Splitting of Tokens
Each parsed token of a Cargo-IMP data file can be split in several tokens (or subtoken). In the end, each token/subtoken will correspond with a field in a Lobster_data data source structure. The following syntax is used for the splitting
1. A number (e.g. 2) defines an alpha-numeric substring with the length given by the number itself (here: a substring of length 2).
2. A number followed by an n (e.g. 2n) defines a numeric substring with the length given by the number itself (here: a number with 2 digits).
3. A comma (,) defines a split. If there is no number after a comma the parser will simply form a subtoken out of the remaining characters.
Example:
<token pos="2">2,</token> will split the second token of a data line into 2 subtokens. The first subtoken will consist of the first two characters of token 2 and the second subtoken of the remaining characters of token 2.
4. A hyphen (-) is sometimes used as an additional separator in the input data. It can be specified as a hyphen in the Cargo-IMP XML configuration file and will not be contained in the parsed data.
Example:
Data line ACD/081-22210005 (consisting of 2 tokens) will be parsed into 3 tokens/subtokens (ACD, 081, and 22210005) if the following configuration is used:
<
message
id
=
"STR"
version
=
"2"
>
<
segment
id
=
"ACD"
>
<
token
pos
=
"2"
>3,-,</
token
>
</
segment
>
...
...
</
message
>
5. Alphanumeric substrings of dynamic length can be defined with <n>-<m>, where <n> is the minimum length and <m> the maximum length.
Example:
<token pos="2">0-2,5n</token> will split the second token of a data line into 2 tokens. The first subtoken will consist of an alpha-numeric substring of length 0, 1, or 2. The second will be a numeric value with 5 digits. A1234 will result in subtokens A and 1234. The start of the second subtoken will internally be determined by the first occurrence of a digit (here: 1).

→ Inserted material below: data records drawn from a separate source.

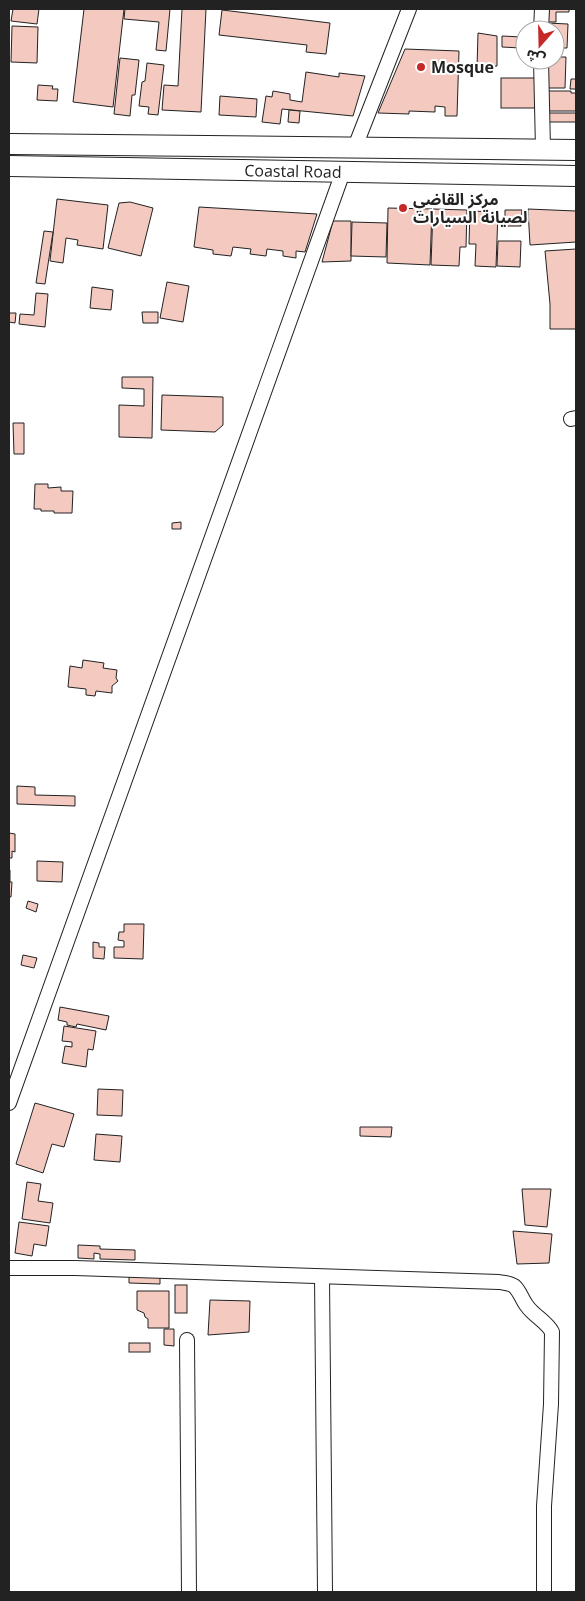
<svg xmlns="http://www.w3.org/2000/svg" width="585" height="1601" font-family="'Open Sans','Noto Sans Arabic',sans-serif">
  <rect width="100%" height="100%" fill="#fff"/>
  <g fill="#f3c9c0" stroke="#222">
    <path d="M13,9h26l-2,15 -26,-3z"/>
    <path d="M84,9h40l-11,98 -40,-5z"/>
    <path d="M125,9h45l-4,42 -10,-1 3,-28 -35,-3z"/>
    <path d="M182,9h24l-5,103 -39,-2 2,-25 14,1z"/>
    <path d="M549,9h20v3h-13v10h-8z"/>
    <path d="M222,10l108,13 -4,31 -20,-2 1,-7 -88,-10z"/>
    <path d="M547,23l21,1 -1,24h-12v-18h-9z"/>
    <path d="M12,26l26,1 -1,36 -26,-1z"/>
    <path d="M478,33l19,3v30l-20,2z"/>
    <path d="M502,36l20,1 -1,11 -19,-1z"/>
    <path d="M405,49l54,2 -2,65h-12v-9l-10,-1v6l-26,-1v3l-31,-1z"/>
    <path d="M555,53h1v4h10l-1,31h-20l1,-28h9z"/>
    <path d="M120,58l19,2 -4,35h-3l-2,21 -16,-2z"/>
    <path d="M147,63l17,2 -6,50 -10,-1 1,-7 -10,-1 3,-24 3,-1z"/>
    <path d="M306,72l33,5v-4l26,3 -12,40 -71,-7 -2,15 -18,-2 4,-26 6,1 1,-6 17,3v6l12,2z"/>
    <rect x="501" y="78" width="35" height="30"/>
    <path d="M571,79h5v10h-6z"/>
    <path d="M38,85l15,1 -1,3h6l-1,12 -20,-1z"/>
    <path d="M547,91h24v2h5v18h-30z"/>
    <path d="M220,96l37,3 -1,18 -37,-2z"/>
    <path d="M289,110l11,1 -1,12 -11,-1z"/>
    <rect x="547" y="113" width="29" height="9"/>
    <path d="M57,199l51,6 -5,44 -26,-4 1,-5 -12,-2 -3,25 -13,-2z"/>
    <path d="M130,202l23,6 -12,48 -33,-8 11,-45z"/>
    <path d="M199,207l118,7 -12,38 -9,-1v7l-13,-2v-5l-16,-2 -1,7 -16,-2 1,-5 -18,-2 -2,9 -18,-2v-4l-19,-3z"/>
    <path d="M388,208l44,1 -2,56 -43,-2z"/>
    <path d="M433,209l34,1 -1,37h-6l-1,19 -28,-1z"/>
    <path d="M528,209l48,2v31l-46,3z"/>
    <path d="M505,210h17l-1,16h-16z"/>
    <path d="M470,211l28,1 -2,55 -21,-1 1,-22h-7z"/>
    <path d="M333,221h18v40l-29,1z"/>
    <path d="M352,222l35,1 -1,34 -35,-1z"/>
    <path d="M44,231l9,1 -8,52 -9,-1z"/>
    <path d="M498,241h23l-1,26 -23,-1z"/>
    <path d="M576,249v80h-26v-25l-5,-53z"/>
    <path d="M167,282l22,4 -6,36 -23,-4z"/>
    <path d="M92,287l21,3 -2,20 -21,-2z"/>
    <path d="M36,293l12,1 -3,33 -26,-3 1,-10 14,1z"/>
    <path d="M142,312h16v11h-15z"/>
    <path d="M9,313h7l-1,10 -6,-1z"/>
    <path d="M122,377h31l-1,61 -33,-1v-32l25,1v-17l-22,-1z"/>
    <path d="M162,395l61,2v28l-8,7 -54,-2z"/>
    <path d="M13,423h11v31h-10z"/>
    <path d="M35,484h13v4l13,-1v4h12l-1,22h-18v-2h-13v-2h-7z"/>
    <path d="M181,522v7h-9v-6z"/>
    <path d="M83,660l21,3 -1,5 14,2 -1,8 2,3 -6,5v7l-16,-2 -1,5 -9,-1v-6l-18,-2 2,-21 12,2z"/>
    <path d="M17,786l18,1v8l40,1v10l-58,-2z"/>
    <path d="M9,833l6,1v18l-3,-1v7h-3v3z"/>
    <path d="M37,861l26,1 -1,20 -25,-1z"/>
    <path d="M9,870h1v12h2l-1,15h-2z"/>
    <path d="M28,901l10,3 -2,8 -10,-4z"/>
    <path d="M124,924h20l-1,35 -29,-1v-11h10v-6l-6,-1 1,-8h5z"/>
    <path d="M93,942l6,1v4h6l-1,12 -11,-1z"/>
    <path d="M23,955l14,3 -3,10 -13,-3z"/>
    <path d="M60,1007l49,9 -3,14 -29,-6 -1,3 -9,-2v-3l-9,-2z"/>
    <path d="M64,1026l32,5 -3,19 -5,-1 -2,18 -24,-4 3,-17 7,1v-5l-10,-1z"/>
    <path d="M98,1089l25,1 -1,26 -25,-1z"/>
    <path d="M35,1103l39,11 -10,33 -12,-3 -9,29 -27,-9z"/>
    <path d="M360,1127h32l-1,10 -31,-1z"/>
    <path d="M96,1134l26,2 -2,26 -26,-2z"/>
    <path d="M27,1182l14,2 -3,17 15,2 -3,20 -28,-4z"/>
    <path d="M522,1189h29l-4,38 -22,-2z"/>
    <path d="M19,1222l30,4 -3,20 -12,-2 -2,12 -17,-3z"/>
    <path d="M513,1231l39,3 -3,29 -32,1z"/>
    <path d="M78,1245l22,1v3l35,1v10l-35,-1v-5l-6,-1v6l-16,-1z"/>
    <path d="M129,1272l31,1v11l-31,-1z"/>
    <rect x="175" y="1285" width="12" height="28"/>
    <path d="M137,1291h32v37h-21v-9l-3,-2 -1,-4 -7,-3z"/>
    <path d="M210,1300l40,1 -1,31 -41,3z"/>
    <path d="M164,1329h10v17l-10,-1z"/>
    <rect x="129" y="1343" width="21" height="9"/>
  </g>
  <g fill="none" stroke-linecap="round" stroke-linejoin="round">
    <g stroke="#222" stroke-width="16">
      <g id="minor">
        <path d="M541,30l1,-21"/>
        <path d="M541,60l2,89"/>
        <path d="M355,147l54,-138"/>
        <path d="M571,419l5,-1"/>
        <path d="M9,1103l334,-931"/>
        <path d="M9,1268h66l424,14c5,1 11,1 15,4 6,5 8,14 13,20 7,10 20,16 25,26l-1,72 -7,102v86"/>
        <path d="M322,1277l3,315"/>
        <path d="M187,1340l2,252"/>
      </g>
    </g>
    <g stroke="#222" stroke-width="22">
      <g id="highway">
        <path d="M9,144l567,6"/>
        <path id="s1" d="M9,166l567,10"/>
      </g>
    </g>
    <use href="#minor" stroke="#fff" stroke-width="14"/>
    <use href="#highway" stroke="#fff" stroke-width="20"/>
  </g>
  <g fill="#c62828" stroke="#fff" stroke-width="2">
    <circle cx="421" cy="67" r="5"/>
    <circle cx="403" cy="208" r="5"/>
  </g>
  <g text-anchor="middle" stroke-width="4" stroke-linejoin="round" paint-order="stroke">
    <g font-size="16" font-weight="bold" fill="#222" stroke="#fff" text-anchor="start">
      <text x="431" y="73">Mosque</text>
      <text x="413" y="205">مركز القاضي<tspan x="413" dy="18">لصيانة السيارات</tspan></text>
    </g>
    <g font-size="16" fill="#222" stroke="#fff">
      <text dy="6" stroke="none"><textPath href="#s1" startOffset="284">Coastal Road</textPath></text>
    </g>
  </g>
  <rect width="585" height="1601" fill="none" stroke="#222222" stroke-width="20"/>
  <g transform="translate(540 45) rotate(200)"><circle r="24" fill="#ffffff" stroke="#a7a7a7"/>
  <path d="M0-4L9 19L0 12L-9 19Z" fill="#c62828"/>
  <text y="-8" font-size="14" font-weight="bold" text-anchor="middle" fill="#222222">ش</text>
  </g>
</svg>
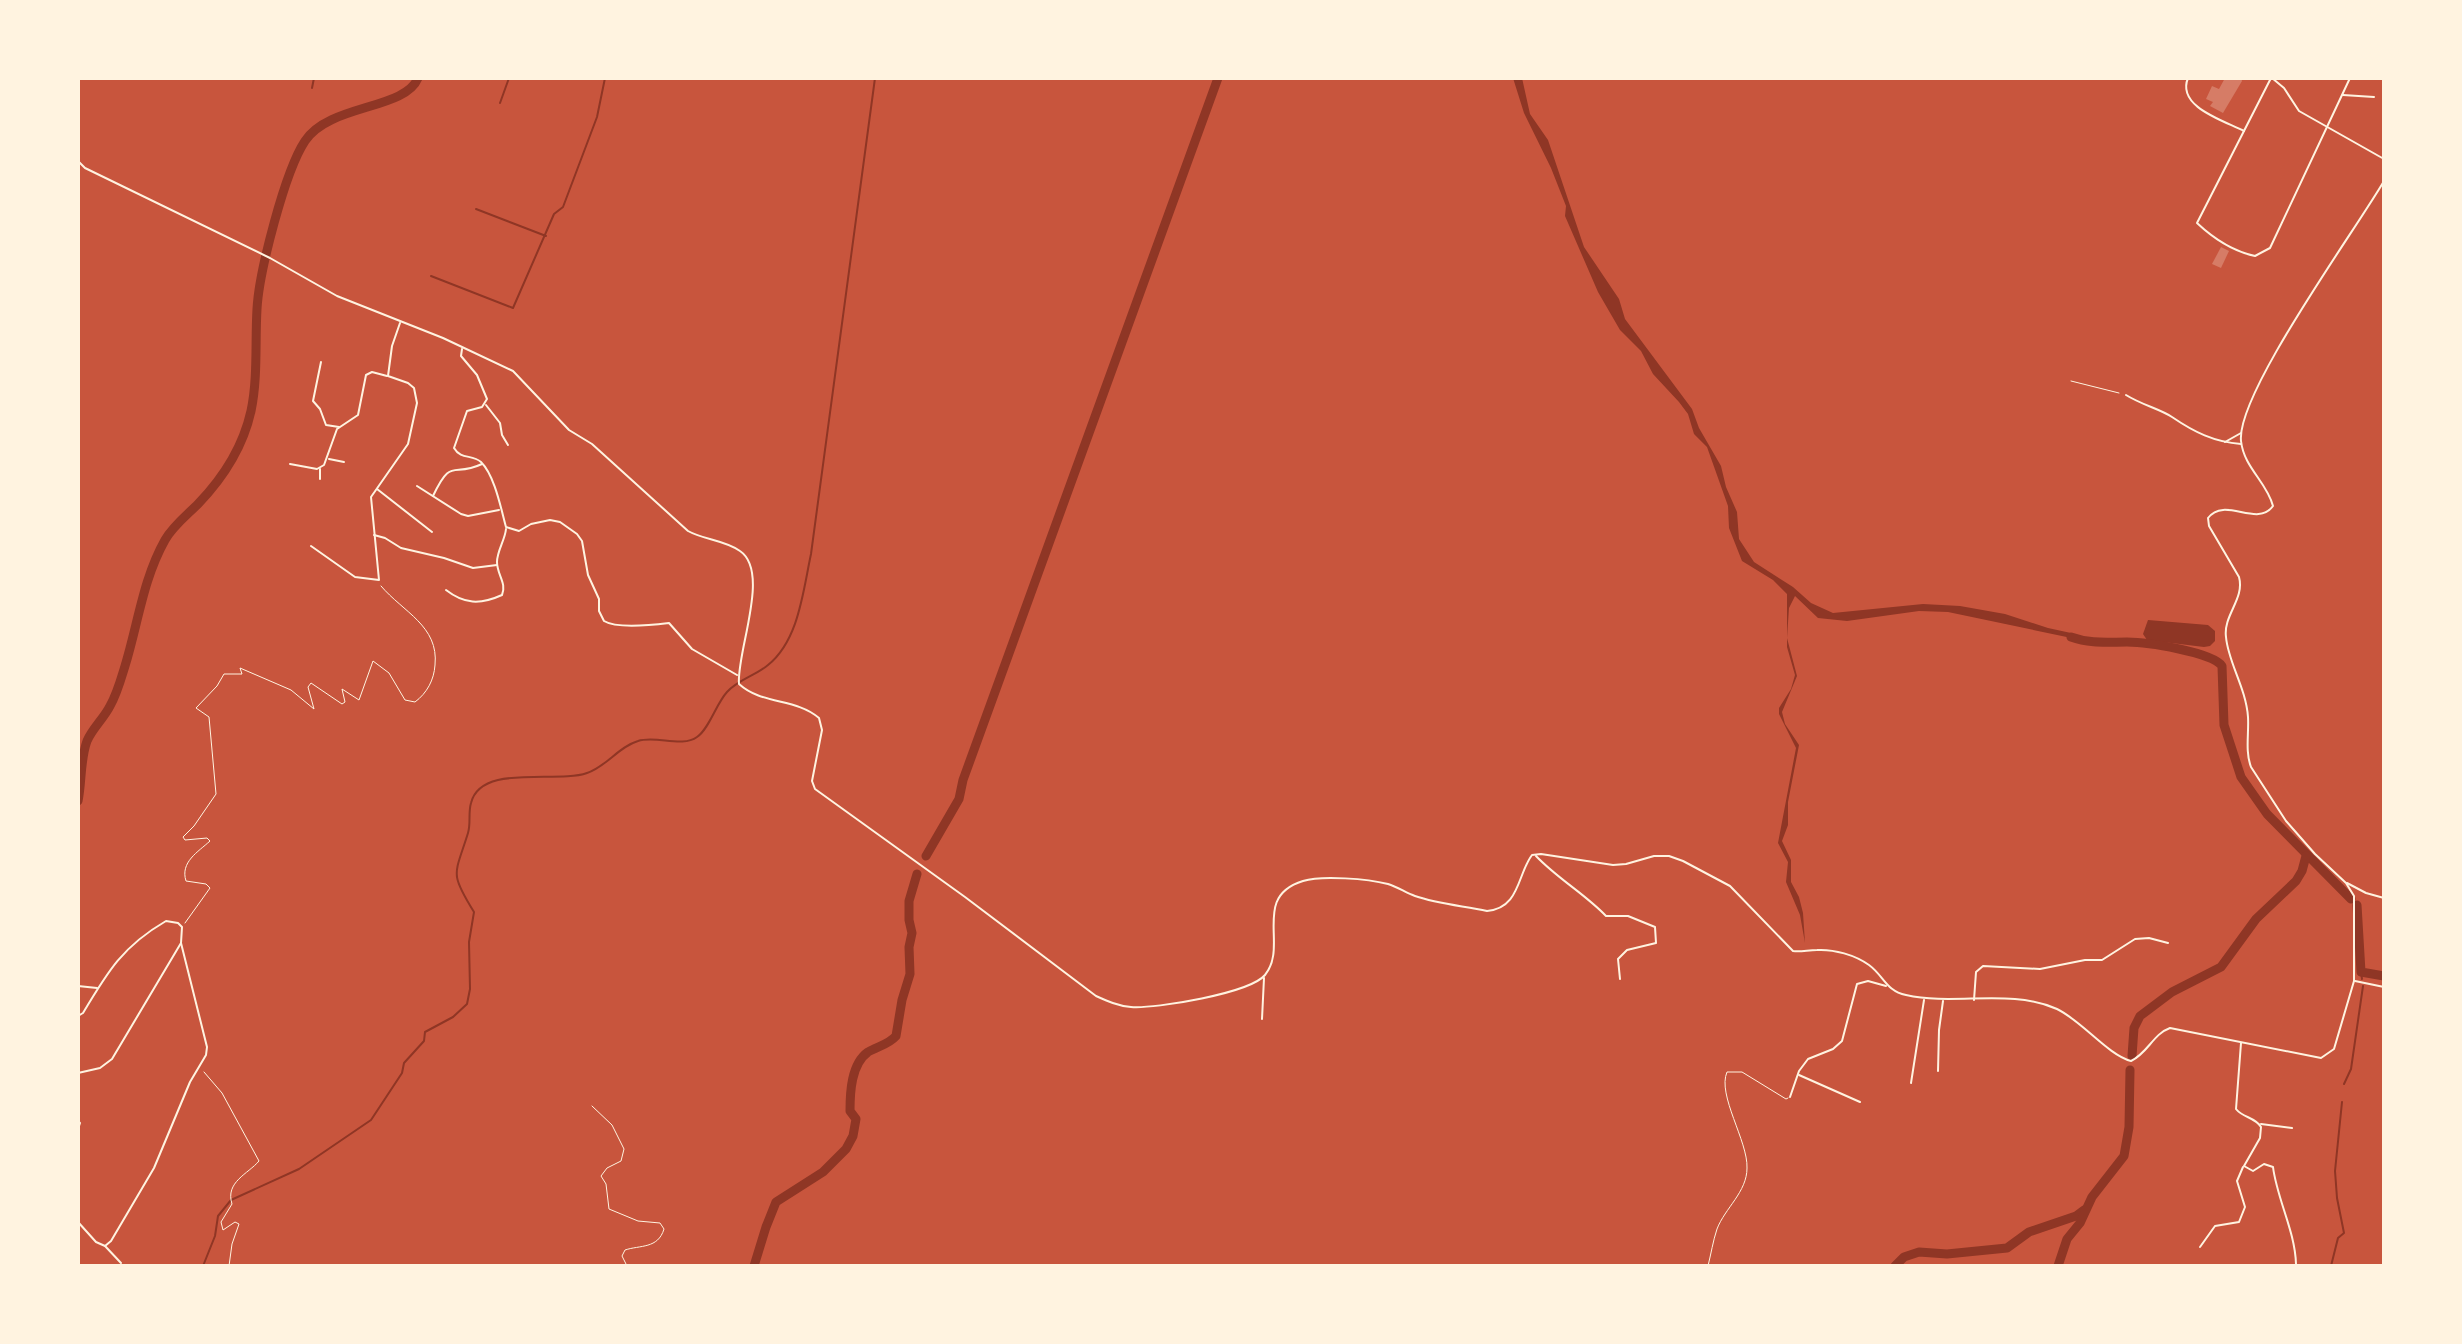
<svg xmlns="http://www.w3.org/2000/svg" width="2462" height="1344" font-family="'IBM Plex Sans',sans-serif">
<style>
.water{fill:#8f3625}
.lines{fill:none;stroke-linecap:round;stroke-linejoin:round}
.stream{stroke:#8f3625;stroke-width:2}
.river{stroke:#8f3625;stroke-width:9}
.building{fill:#d67c66}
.path{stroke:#fff3e0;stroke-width:1}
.service{stroke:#fff3e0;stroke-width:1}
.minor{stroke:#fff3e0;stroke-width:2}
.tertiary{stroke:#fff3e0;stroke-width:2}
</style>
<rect width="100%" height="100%" fill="#c8553d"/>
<g class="water">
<polygon points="1513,78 1522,78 1530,114 1548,140 1584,247 1619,299 1625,319 1692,409 1699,428 1721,466 1726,487 1737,512 1739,539 1754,562 1793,587 1811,603 1833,613 1923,604 1960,606 2005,614 2048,628 2071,633 2081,640 1948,612 1919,611 1847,621 1818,618 1795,596 1789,608 1787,638 1797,676 1782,712 1785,724 1799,745 1788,802 1788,825 1782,841 1791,860 1791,882 1799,897 1803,913 1805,943 1800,915 1786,882 1788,862 1778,843 1796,748 1779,714 1779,708 1791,689 1795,675 1787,647 1787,594 1773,580 1742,561 1729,528 1728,506 1707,447 1694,434 1688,414 1679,402 1653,374 1641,351 1620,330 1598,292 1565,216 1566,206 1551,168 1524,113"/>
<polygon points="2148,620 2208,625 2215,631 2215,641 2210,646 2204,647 2147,640 2143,634"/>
</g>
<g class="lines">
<g class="stream">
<polyline points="312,88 314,78"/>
<polyline points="500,103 509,78"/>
<polyline points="476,209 546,236"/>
<polyline points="431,276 513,308 554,214 563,207 597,117 605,78"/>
<polyline points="2361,972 2362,979"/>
<polyline points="2344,1084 2351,1069 2363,986"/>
<path d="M203 1266 215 1236 218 1216 231 1200 299 1169 371 1120 402 1073 404 1063 424 1041 425 1032 453 1017 467 1004 470 989 469 942 474 912C449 872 455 875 468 833 471 823 468 813 471 803 481 763 556 784 587 773 606 767 618 747 638 741 656 735 682 748 697 737 709 729 716 704 727 692 739 679 755 676 768 665 799 640 803 591 811 554L875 78"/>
<polyline points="2331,1266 2338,1238 2344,1233 2337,1198 2335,1171 2342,1102"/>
</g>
<g class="river">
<path d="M2071 637C2090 644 2107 642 2127 642 2146 642 2212 652 2222 666L2224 725 2241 777 2267 814 2351 899"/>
<path d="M78 801C82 782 80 760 87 741 92 729 104 718 110 706 117 694 121 679 125 666 138 624 143 579 165 540 173 526 186 516 198 504 223 478 243 447 251 411 258 378 255 342 257 309 259 272 285 171 305 141 329 104 405 110 418 78"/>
<polyline points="926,856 959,799 963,780 1218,78"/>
<polyline points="2357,905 2361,972 2384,976"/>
<polyline points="2132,1056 2134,1028 2140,1016 2172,992 2221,967 2256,919 2296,881 2302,871 2306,856"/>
<path d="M754 1266 766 1227 776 1202 823 1172 846 1149 853 1136 856 1119 850 1111C850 1093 851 1064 868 1052 878 1046 888 1045 896 1036L902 1000 910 974 909 947 912 933 909 920V901L917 874"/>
<polyline points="1895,1266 1904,1257 1919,1252 1947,1254 2007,1248 2029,1232 2076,1216 2084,1210"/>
<polyline points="2058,1266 2067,1239 2080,1223 2092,1197 2124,1156 2129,1127 2130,1070"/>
</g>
</g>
<g class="building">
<polygon points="2225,78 2241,78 2242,81 2223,113 2210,106 2213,102 2206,99 2212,86 2219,89"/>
<polygon points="2221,247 2229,251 2221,268 2212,264"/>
</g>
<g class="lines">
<g class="path">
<polyline points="2071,381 2119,393"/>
<path d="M185 923 210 888 206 884 186 881C180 862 198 852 210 841L207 838 185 840 183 837 194 826 216 794 209 717 196 708 217 686 224 674H242L240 668 291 690 314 709 308 687 311 683 342 704 345 702 342 689 359 700 373 661 389 673 405 700 415 702C427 693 434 680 435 665 439 626 403 612 381 586"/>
<path d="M204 1072 222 1093 259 1161C248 1174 225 1182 232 1204L221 1222 223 1230 235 1222 239 1224 232 1244 229 1266"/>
</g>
<g class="service">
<path d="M592 1106 612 1125 624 1149 621 1161 607 1168 601 1176 606 1184 609 1209 638 1221 660 1223 664 1229C658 1249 640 1245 625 1250L622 1256 627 1266"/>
<path d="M1708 1266C1711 1254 1713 1241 1717 1229 1725 1208 1747 1192 1747 1168 1748 1141 1717 1095 1727 1072H1742L1786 1099 1788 1098"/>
</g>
<g class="minor">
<path d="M2188 78C2176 107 2225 121 2244 131"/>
<path d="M2271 78 2197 223C2214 239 2232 251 2255 256L2270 248 2350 78"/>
<polyline points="2343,95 2374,97"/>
<path d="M462 349 461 356 477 375 487 399 482 407 467 411 454 448C461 460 472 454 481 462 495 476 501 509 506 527L519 531 531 524 550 520 560 522 577 534 582 541 588 575 599 599V611L604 621C617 629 653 625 669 623L692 649 737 675"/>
<polyline points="321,362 313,401 320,409 326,425 339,427"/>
<path d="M2126 395C2142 405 2160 409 2172 417 2194 432 2214 442 2241 444"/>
<polyline points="486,405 500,423 502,435 508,445"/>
<polyline points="2225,442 2241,433"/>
<polyline points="329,459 344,462"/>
<polyline points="290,464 317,469 324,465 337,429 358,415 366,375 372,372 387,376"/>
<polyline points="320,469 320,479"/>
<polyline points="417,486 461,514 468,516 499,510"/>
<polyline points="377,489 432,532"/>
<path d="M433 496C452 456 452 478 482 464"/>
<polyline points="374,535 385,538 401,548 444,558 473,568 497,565"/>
<polyline points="311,546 355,577 379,580 371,497 408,444 417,403 414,388 408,383 388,376 392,346 400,323"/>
<path d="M446 590C464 604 480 605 502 595 507 583 497 575 497 562 497 551 505 540 506 529"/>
<path d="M1536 856C1558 879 1585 894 1606 916H1628L1655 927 1656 943 1627 950 1618 959 1620 979"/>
<polyline points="2347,883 2366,893 2384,898"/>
<polyline points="2355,981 2384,987"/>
<polyline points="78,986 97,988"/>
<polyline points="1974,1000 1976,972 1983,966 2040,969 2085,960 2102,960 2135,939 2149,938 2168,943"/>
<path d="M78 1016 83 1013C108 971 123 946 166 921L178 923 182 927 181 943 112 1059 100 1068 78 1073"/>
<polyline points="1262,1019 1264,978"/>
<path d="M2241 1043 2236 1109C2243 1118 2255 1117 2261 1127L2260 1138 2244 1166 2253 1171 2264 1164 2273 1167C2277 1199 2295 1231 2296 1264"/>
<polyline points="1938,1071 1939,1030 1943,1001"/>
<polyline points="1799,1075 1860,1102"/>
<polyline points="1911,1083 1924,1000"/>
<polyline points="1790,1097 1799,1071 1808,1059 1833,1049 1842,1041 1857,984 1868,981 1886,986"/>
<polyline points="78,1121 80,1123 78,1129"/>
<polyline points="2261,1124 2292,1128"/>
<polyline points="78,1222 96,1242 105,1246 111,1241 154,1168 190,1082 206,1055 207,1047 181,943"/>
<polyline points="105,1246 121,1263"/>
<polyline points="2200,1247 2215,1226 2239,1222 2245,1207 2237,1181 2243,1167"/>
</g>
<g class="tertiary">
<polyline points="2272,78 2284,88 2299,111 2384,159"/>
<path d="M78 161 85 168 270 258 337 296 443 338 513 371 569 430 592 444 688 531C704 540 725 540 740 551 771 572 736 653 739 684 762 705 796 698 819 718L822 730 812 781 815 789 965 897 1096 996C1107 1001 1118 1006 1131 1007 1156 1009 1250 993 1265 975 1289 946 1251 897 1303 881 1322 875 1368 879 1388 884 1398 887 1406 893 1415 896 1438 904 1464 906 1487 911 1520 908 1517 875 1532 855L1541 854 1613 865 1626 864 1654 856H1669L1683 861 1730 886 1793 951C1801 952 1808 950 1817 950 1834 949 1855 955 1869 965 1884 976 1886 991 1906 995 1955 1006 2010 988 2057 1009 2082 1021 2108 1055 2131 1061 2148 1053 2153 1034 2170 1028L2321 1058 2334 1049 2354 981V896L2346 883 2315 854 2286 821 2251 767C2245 751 2249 734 2248 717 2246 688 2228 662 2226 637 2223 615 2245 599 2239 577L2209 526 2208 518C2225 496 2257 528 2273 506 2267 482 2244 468 2241 441 2236 394 2355 231 2384 181"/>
</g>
</g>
<rect width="2462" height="1344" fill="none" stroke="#fff3e0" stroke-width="160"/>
</svg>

6. Numeric substrings of dynamic length can be defined with <r>-<s>n, where <r> is the minimum length and <s> the maximum length.
Example:
<token pos="2">0-2n,5</token> will split the second token of a data line into 2 subtokens. The first subtoken will consist of a numeric value of length 0, 1, or 2. The second subtoken will be an alpha-numeric substring with a length of 5. 12ABC will result in subtokens 12 and ABC. The start of the second token will internally be determined by the first occurrence of a character (here: A).
Important note (to 5. and 6.): Unfortunately, it will happen that Cargo-IMP message specifications contain a numeric or alpha-numeric data element of dynamic length, followed by another value of the same type. In this case, you will be forced not to split a token containing those two data elements since the parser will not be able to determine the correct start of the second data element. The corresponding source structure in Lobster_data will have to be adjusted accordingly by merging those two fields. Also, see chapter Dealing with Dynamic Length Fields and Optional or Conditional Fields and Subsegments for this matter.